Q. How do we know it’s safe since it was developed so quickly?
A. Scientists have worked on coronavirus research for decades starting with the original SARS outbreak and influenza. Scientists only needed to isolate certain things about COVID-19 to begin creating a vaccine because we already know so much about the type of virus. Due to the public health crisis created by the pandemic, many private, government and independent groups came together and cooperated on a vaccine. This scale of cooperation is not typical, and the partnership created resources and information sharing to develop the vaccine faster.
Q. What are the side effects of the vaccine? Are there long-term effects?

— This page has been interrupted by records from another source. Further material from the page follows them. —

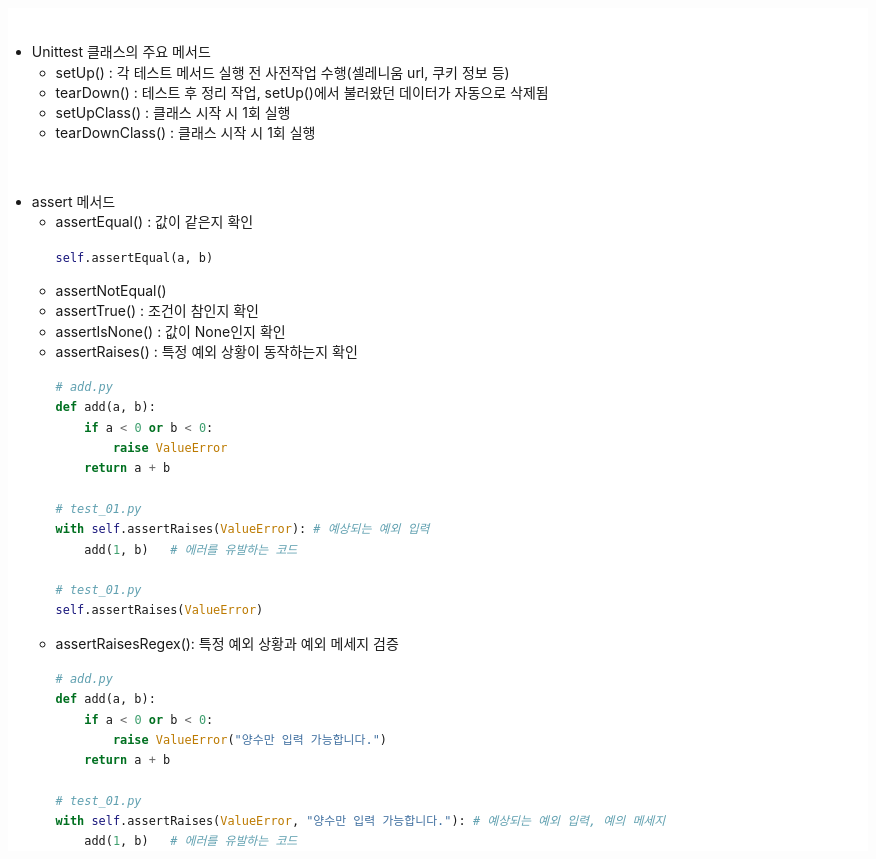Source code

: </br>

* Unittest 클래스의 주요 메서드
    * setUp() : 각 테스트 메서드 실행 전 사전작업 수행(셀레니움 url, 쿠키 정보 등)
    * tearDown() : 테스트 후 정리 작업, setUp()에서 불러왔던 데이터가 자동으로 삭제됨
    * setUpClass() : 클래스 시작 시 1회 실행
    * tearDownClass() : 클래스 시작 시 1회 실행

</br>

* assert 메서드
    * assertEqual() : 값이 같은지 확인
        ```python
        self.assertEqual(a, b)
        ```
    * assertNotEqual()
    * assertTrue() : 조건이 참인지 확인
    * assertIsNone() : 값이 None인지 확인
    * assertRaises() : 특정 예외 상황이 동작하는지 확인
        ```python
        # add.py
        def add(a, b):
            if a < 0 or b < 0:
                raise ValueError
            return a + b

        # test_01.py
        with self.assertRaises(ValueError): # 예상되는 예외 입력
            add(1, b)   # 에러를 유발하는 코드

        # test_01.py
        self.assertRaises(ValueError)
        ```
    * assertRaisesRegex(): 특정 예외 상황과 예외 메세지 검증
        ```python
        # add.py
        def add(a, b):
            if a < 0 or b < 0:
                raise ValueError("양수만 입력 가능합니다.")
            return a + b

        # test_01.py
        with self.assertRaises(ValueError, "양수만 입력 가능합니다."): # 예상되는 예외 입력, 예의 메세지
            add(1, b)   # 에러를 유발하는 코드
        ```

A. There may be side-effects from the COVID-19 vaccination such as a sore arm, mild, generalized aches, headache, and fever. These side effects are more common after the first injection and not as common after the second injection. This vaccine will not make you sick with COVID-19; the side-effects are a result of your body’s immune system working to understand and create a response to the virus which is needed for your immunity. The long-term effects are still being studied. The first two months show no severe side effects. As with all vaccinations, long-term effects are monitored for up to 10 years.
Q. Should / can I still get a flu shot?
A. It is important you still receive a flu shot. However, it is not recommended to have a flu shot within one month of the COVID-19 vaccine. If you have not already received your flu shot, speak with your supervisor or your doctor about the best plan for receiving flu vaccine and COVID-19 vaccine.

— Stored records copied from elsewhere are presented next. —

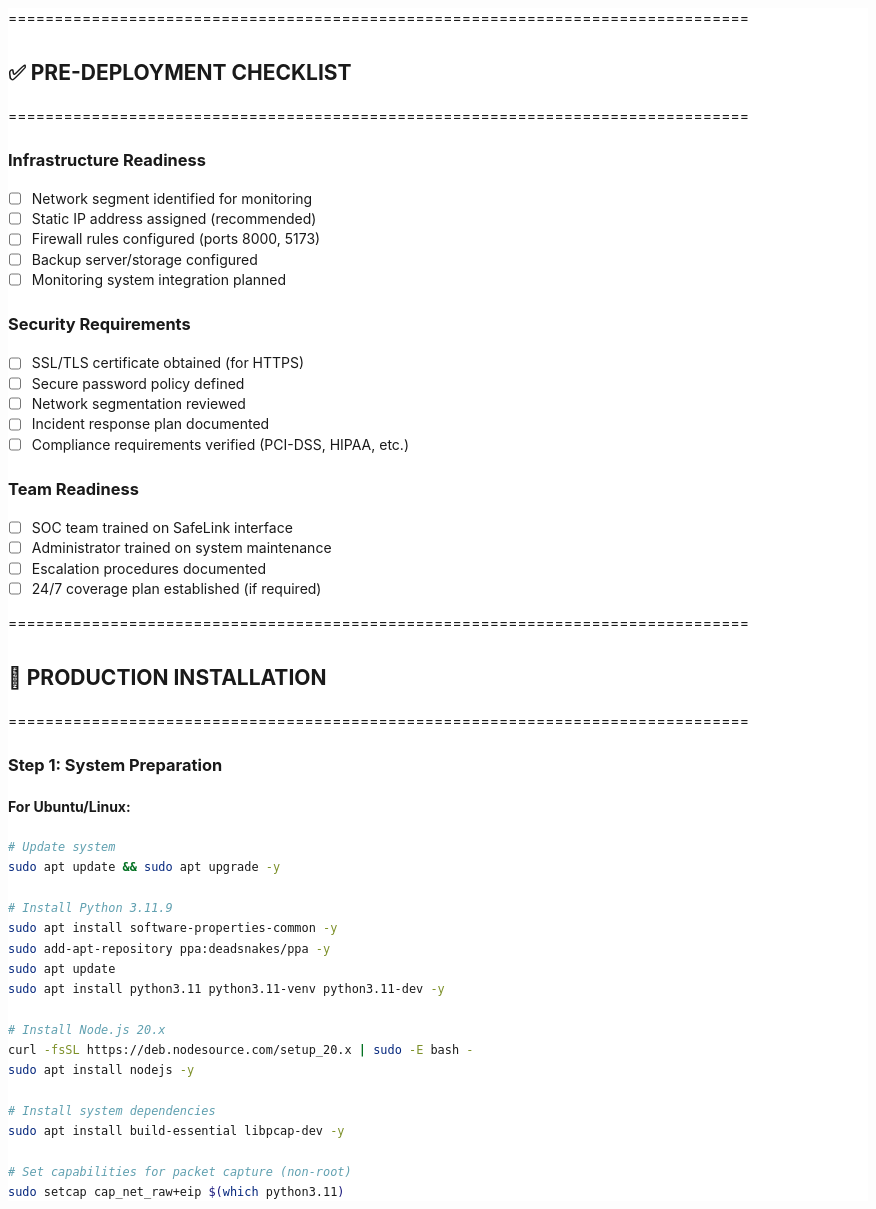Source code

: ================================================================================
## ✅ PRE-DEPLOYMENT CHECKLIST
================================================================================

### Infrastructure Readiness
- [ ] Network segment identified for monitoring
- [ ] Static IP address assigned (recommended)
- [ ] Firewall rules configured (ports 8000, 5173)
- [ ] Backup server/storage configured
- [ ] Monitoring system integration planned

### Security Requirements
- [ ] SSL/TLS certificate obtained (for HTTPS)
- [ ] Secure password policy defined
- [ ] Network segmentation reviewed
- [ ] Incident response plan documented
- [ ] Compliance requirements verified (PCI-DSS, HIPAA, etc.)

### Team Readiness
- [ ] SOC team trained on SafeLink interface
- [ ] Administrator trained on system maintenance
- [ ] Escalation procedures documented
- [ ] 24/7 coverage plan established (if required)

================================================================================
## 🚀 PRODUCTION INSTALLATION
================================================================================

### Step 1: System Preparation

#### For Ubuntu/Linux:
```bash
# Update system
sudo apt update && sudo apt upgrade -y

# Install Python 3.11.9
sudo apt install software-properties-common -y
sudo add-apt-repository ppa:deadsnakes/ppa -y
sudo apt update
sudo apt install python3.11 python3.11-venv python3.11-dev -y

# Install Node.js 20.x
curl -fsSL https://deb.nodesource.com/setup_20.x | sudo -E bash -
sudo apt install nodejs -y

# Install system dependencies
sudo apt install build-essential libpcap-dev -y

# Set capabilities for packet capture (non-root)
sudo setcap cap_net_raw+eip $(which python3.11)
```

Q. Will I have to pay for it?
A. No, there will be no cost for residents or staff for the vaccine.
Q. How many shots will I need and when?
A. The vaccine includes two injections. The second injection will either be given 21- or 28-days after the first injection. The timeframe for the second injection depends upon the manufacturer and what is written in the emergency use authorization. Your organization will make sure you have this information once vaccines are distributed and ready for administration.

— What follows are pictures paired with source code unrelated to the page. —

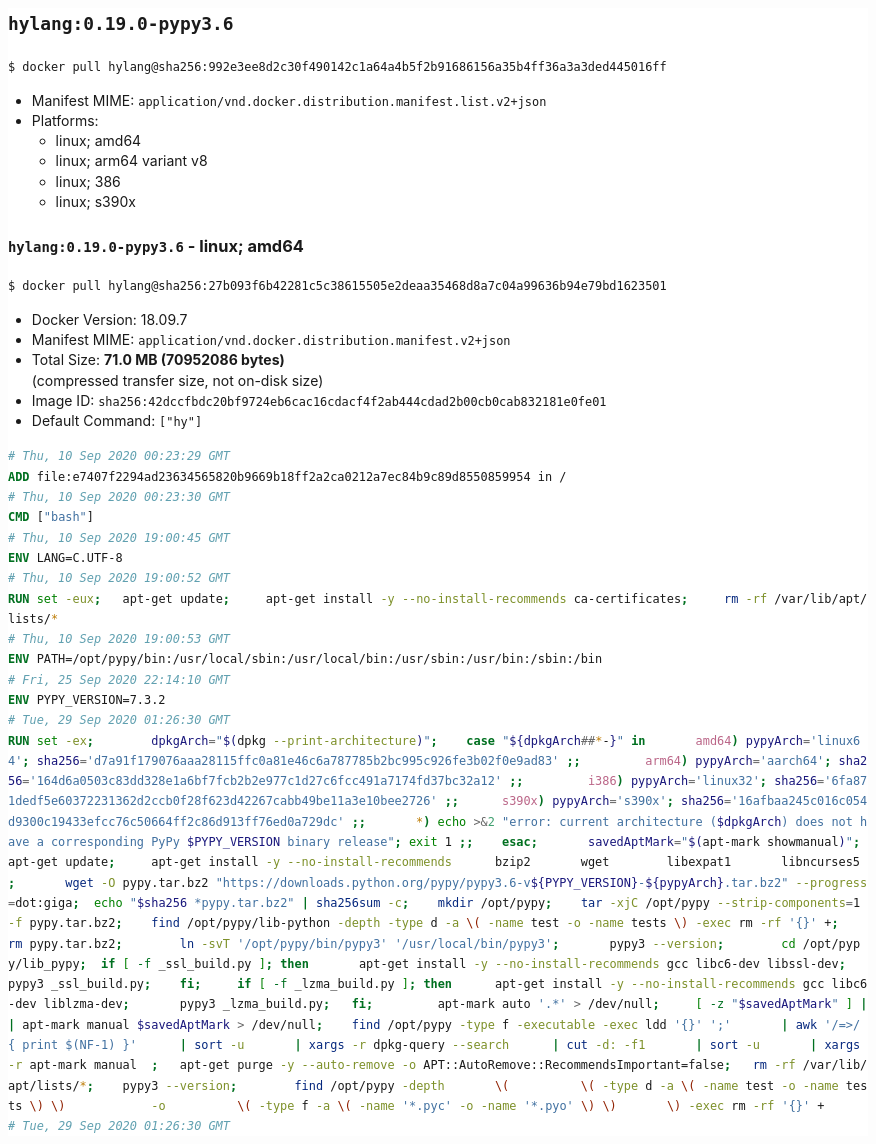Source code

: ## `hylang:0.19.0-pypy3.6`

```console
$ docker pull hylang@sha256:992e3ee8d2c30f490142c1a64a4b5f2b91686156a35b4ff36a3a3ded445016ff
```

-	Manifest MIME: `application/vnd.docker.distribution.manifest.list.v2+json`
-	Platforms:
	-	linux; amd64
	-	linux; arm64 variant v8
	-	linux; 386
	-	linux; s390x

### `hylang:0.19.0-pypy3.6` - linux; amd64

```console
$ docker pull hylang@sha256:27b093f6b42281c5c38615505e2deaa35468d8a7c04a99636b94e79bd1623501
```

-	Docker Version: 18.09.7
-	Manifest MIME: `application/vnd.docker.distribution.manifest.v2+json`
-	Total Size: **71.0 MB (70952086 bytes)**  
	(compressed transfer size, not on-disk size)
-	Image ID: `sha256:42dccfbdc20bf9724eb6cac16cdacf4f2ab444cdad2b00cb0cab832181e0fe01`
-	Default Command: `["hy"]`

```dockerfile
# Thu, 10 Sep 2020 00:23:29 GMT
ADD file:e7407f2294ad23634565820b9669b18ff2a2ca0212a7ec84b9c89d8550859954 in / 
# Thu, 10 Sep 2020 00:23:30 GMT
CMD ["bash"]
# Thu, 10 Sep 2020 19:00:45 GMT
ENV LANG=C.UTF-8
# Thu, 10 Sep 2020 19:00:52 GMT
RUN set -eux; 	apt-get update; 	apt-get install -y --no-install-recommends ca-certificates; 	rm -rf /var/lib/apt/lists/*
# Thu, 10 Sep 2020 19:00:53 GMT
ENV PATH=/opt/pypy/bin:/usr/local/sbin:/usr/local/bin:/usr/sbin:/usr/bin:/sbin:/bin
# Fri, 25 Sep 2020 22:14:10 GMT
ENV PYPY_VERSION=7.3.2
# Tue, 29 Sep 2020 01:26:30 GMT
RUN set -ex; 		dpkgArch="$(dpkg --print-architecture)"; 	case "${dpkgArch##*-}" in 		amd64) pypyArch='linux64'; sha256='d7a91f179076aaa28115ffc0a81e46c6a787785b2bc995c926fe3b02f0e9ad83' ;; 		arm64) pypyArch='aarch64'; sha256='164d6a0503c83dd328e1a6bf7fcb2b2e977c1d27c6fcc491a7174fd37bc32a12' ;; 		i386) pypyArch='linux32'; sha256='6fa871dedf5e60372231362d2ccb0f28f623d42267cabb49be11a3e10bee2726' ;; 		s390x) pypyArch='s390x'; sha256='16afbaa245c016c054d9300c19433efcc76c50664ff2c86d913ff76ed0a729dc' ;; 		*) echo >&2 "error: current architecture ($dpkgArch) does not have a corresponding PyPy $PYPY_VERSION binary release"; exit 1 ;; 	esac; 		savedAptMark="$(apt-mark showmanual)"; 	apt-get update; 	apt-get install -y --no-install-recommends 		bzip2 		wget 		libexpat1 		libncurses5 	; 		wget -O pypy.tar.bz2 "https://downloads.python.org/pypy/pypy3.6-v${PYPY_VERSION}-${pypyArch}.tar.bz2" --progress=dot:giga; 	echo "$sha256 *pypy.tar.bz2" | sha256sum -c; 	mkdir /opt/pypy; 	tar -xjC /opt/pypy --strip-components=1 -f pypy.tar.bz2; 	find /opt/pypy/lib-python -depth -type d -a \( -name test -o -name tests \) -exec rm -rf '{}' +; 	rm pypy.tar.bz2; 		ln -svT '/opt/pypy/bin/pypy3' '/usr/local/bin/pypy3'; 		pypy3 --version; 		cd /opt/pypy/lib_pypy; 	if [ -f _ssl_build.py ]; then 		apt-get install -y --no-install-recommends gcc libc6-dev libssl-dev; 		pypy3 _ssl_build.py; 	fi; 	if [ -f _lzma_build.py ]; then 		apt-get install -y --no-install-recommends gcc libc6-dev liblzma-dev; 		pypy3 _lzma_build.py; 	fi; 		apt-mark auto '.*' > /dev/null; 	[ -z "$savedAptMark" ] || apt-mark manual $savedAptMark > /dev/null; 	find /opt/pypy -type f -executable -exec ldd '{}' ';' 		| awk '/=>/ { print $(NF-1) }' 		| sort -u 		| xargs -r dpkg-query --search 		| cut -d: -f1 		| sort -u 		| xargs -r apt-mark manual 	; 	apt-get purge -y --auto-remove -o APT::AutoRemove::RecommendsImportant=false; 	rm -rf /var/lib/apt/lists/*; 	pypy3 --version; 		find /opt/pypy -depth 		\( 			\( -type d -a \( -name test -o -name tests \) \) 			-o 			\( -type f -a \( -name '*.pyc' -o -name '*.pyo' \) \) 		\) -exec rm -rf '{}' +
# Tue, 29 Sep 2020 01:26:30 GMT
```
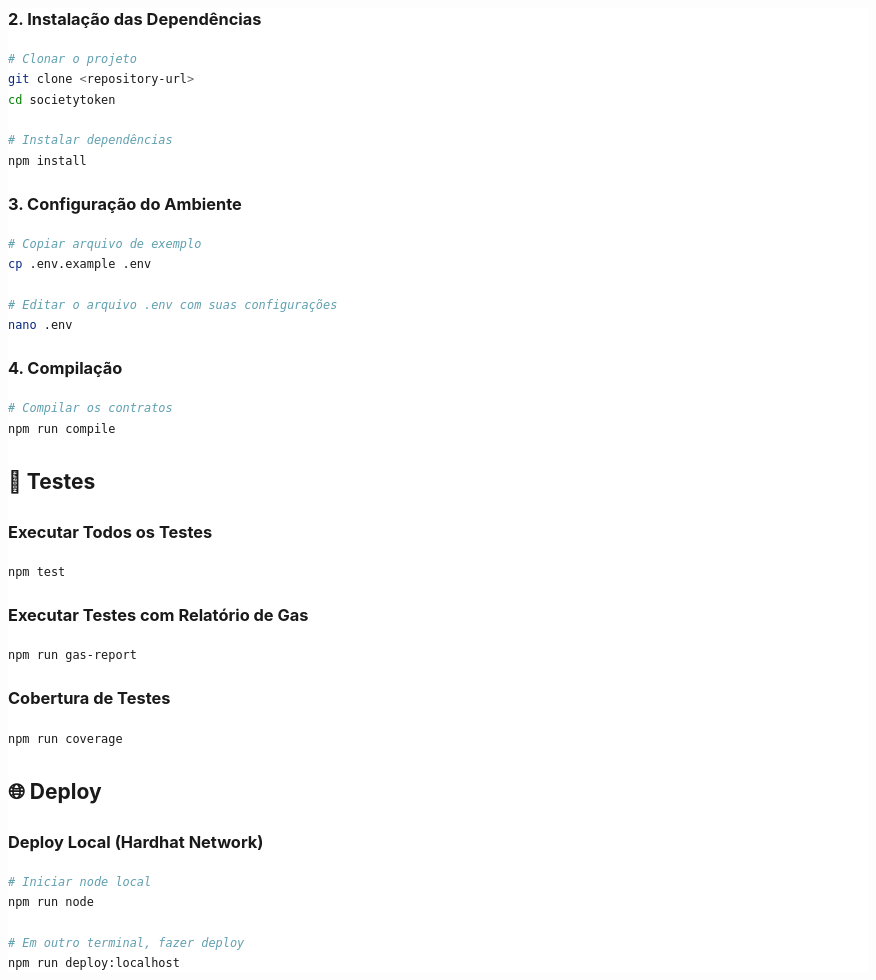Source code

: ### 2. Instalação das Dependências
```bash
# Clonar o projeto
git clone <repository-url>
cd societytoken

# Instalar dependências
npm install
```

### 3. Configuração do Ambiente
```bash
# Copiar arquivo de exemplo
cp .env.example .env

# Editar o arquivo .env com suas configurações
nano .env
```

### 4. Compilação
```bash
# Compilar os contratos
npm run compile
```

## 🧪 Testes

### Executar Todos os Testes
```bash
npm test
```

### Executar Testes com Relatório de Gas
```bash
npm run gas-report
```

### Cobertura de Testes
```bash
npm run coverage
```

## 🌐 Deploy

### Deploy Local (Hardhat Network)
```bash
# Iniciar node local
npm run node

# Em outro terminal, fazer deploy
npm run deploy:localhost
```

Q. How long is the vaccine effective?
A. We don’t know. Because the vaccine is new, the length of immunity is unknown. There are some vaccines that do not require additional shots and there are other vaccines, such as the tetanus vaccine, that require periodic boosters. The vaccine will continue to be studied over time and if additional boosters are needed that information will be released when it is known.
Q. Is it better to get natural immunity for COVID by getting the virus instead of the vaccine?
A. In many cases, the way to develop natural immunity to a pathogen is to become sick, have our immune systems respond, and then our immune system “remembers” the pathogen to keep us from getting sick again. However, our immune systems cannot always “remember” the pathogen; or, it cannot always fight off the virus. Right now, we don’t know if becoming sick with COVID-19 actually causes you to be immune to re-infection with the virus or not. We believe the vaccination does provide immunity to the disease. Additionally, there is no way to predict whether or not someone with COVID-19 will develop severe disease and suffer significant health complications or not; becoming sick is a risk and there is no way to predict the outcome of illness. You will not become sick from the COVID-19 vaccine.
Q. What happens when long-term care residents are vaccinated? Can we begin to reopen our community?
A. Long term care facilities will not be able to return to normal until a vaccine is administered to most residents and staff. As soon as we start to successfully administer the vaccine in our communities, we hope can begin to discuss what’s next for our community and for long-term care communities across our state. Until that time, please continue your infection prevention and control practices and follow the most current visitation guidance, even after you start vaccinations.